To Stacey and Patti, death is an abstract entity. Not so for Joseph’s mother whom I helped clear out his house: His pinstriped suits. The soft, woolly jumpers he loved. Socks paired up neatly in the drawer. Watches with worn straps and shoes shaped by his feet.
I can’t talk about death in theory when it’s so real to me.
2.20
All that being said, I do agree with @StaceyLondonFun.
I think reincarnation is a concept that’s been created to cheer up people who can’t face their own non-existence. Except it doesn’t work. Patti is many things, but cheery isn’t one of them.
2.50
It feels as if I’ve never been more awake than now. Not even in the daytime.
In the dark I see things much more clearly. And I’m having an epiphany.
The reason Patti gets so upset when Stacey doesn’t agree with her is that deep down Patti isn’t convinced herself. Otherwise, why would she always be so insistent rather than just shrug off Stacey’s comments?
2.59
Having given it more thought, I actually don’t understand why anybody would want to believe in reincarnation. Why is it a comforting thought that you’ll be born again? It’s not as if you’ll come back to the same life and be reunited with your family and friends. Neither is it a given that you’ll return to pleasant circumstances.

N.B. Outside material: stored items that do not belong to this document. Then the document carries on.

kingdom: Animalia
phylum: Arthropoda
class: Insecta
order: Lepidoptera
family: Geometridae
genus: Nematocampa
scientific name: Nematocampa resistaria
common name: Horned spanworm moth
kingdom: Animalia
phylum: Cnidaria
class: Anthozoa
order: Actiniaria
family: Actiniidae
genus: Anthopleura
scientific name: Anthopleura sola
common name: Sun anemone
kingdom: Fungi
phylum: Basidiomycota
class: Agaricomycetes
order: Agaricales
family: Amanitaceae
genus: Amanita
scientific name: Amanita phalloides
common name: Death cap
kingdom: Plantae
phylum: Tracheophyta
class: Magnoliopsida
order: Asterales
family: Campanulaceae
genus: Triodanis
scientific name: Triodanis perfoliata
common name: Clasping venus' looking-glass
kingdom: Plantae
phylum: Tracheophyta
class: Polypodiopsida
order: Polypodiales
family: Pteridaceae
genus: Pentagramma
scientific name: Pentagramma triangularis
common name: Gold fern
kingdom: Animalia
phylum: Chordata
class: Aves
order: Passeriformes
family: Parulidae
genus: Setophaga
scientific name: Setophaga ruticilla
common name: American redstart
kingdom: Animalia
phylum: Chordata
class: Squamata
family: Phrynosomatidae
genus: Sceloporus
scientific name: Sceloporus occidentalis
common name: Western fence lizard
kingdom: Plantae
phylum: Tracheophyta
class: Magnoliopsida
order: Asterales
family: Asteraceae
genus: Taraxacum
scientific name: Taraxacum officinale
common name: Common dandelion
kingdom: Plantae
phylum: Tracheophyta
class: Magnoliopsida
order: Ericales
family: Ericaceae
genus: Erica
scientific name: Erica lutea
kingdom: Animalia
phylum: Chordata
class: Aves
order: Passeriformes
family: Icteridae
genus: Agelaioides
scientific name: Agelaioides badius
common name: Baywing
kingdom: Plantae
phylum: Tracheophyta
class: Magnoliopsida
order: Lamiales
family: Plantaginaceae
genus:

You could be born in a war zone with bombs raining on your crying mother’s head. Or delivered into the old days with the workhouse lurking after every bad harvest, forever at risk from death by a sore throat. Or worse, you could arrive in a dark future where a tyrannical world government runs the show.
Who the hell would want that?
3.16
I’m going around in circles.
The reason people want to believe in reincarnation is purely existential. The world revolves around them and they cannot imagine it without them in it. It’s the ultimate sense of entitlement.
3.18
I can imagine a world without me.
I just think about the time before I was born. A time of which I have zero recollection. Being dead will probably be the same.
The weather is changing. I can hear the wind in the bamboo outside my window.
3.40
The digits on the radio are dancing now. Little red numbers in the dark.
Or little red devils with fire in their eyes.
3.43
Another epiphany. Patti doesn’t want to go to Hell so tries to believe she’ll be born again.
Having said that, she can’t be certain those would be her only options. She could be going to Heaven.
3.45
If it’s a Heaven/Hell situation, then at least I know Joseph is in Heaven now. Otherwise, there is no God.
3.50
Get lost, little red devils. You’re just numbers on an ugly, grey radio.
It’s not Heaven. It’s not Hell.
And it’s not another visit to earth.
This is the time. This is the shot I get at listening to wind in the bamboo.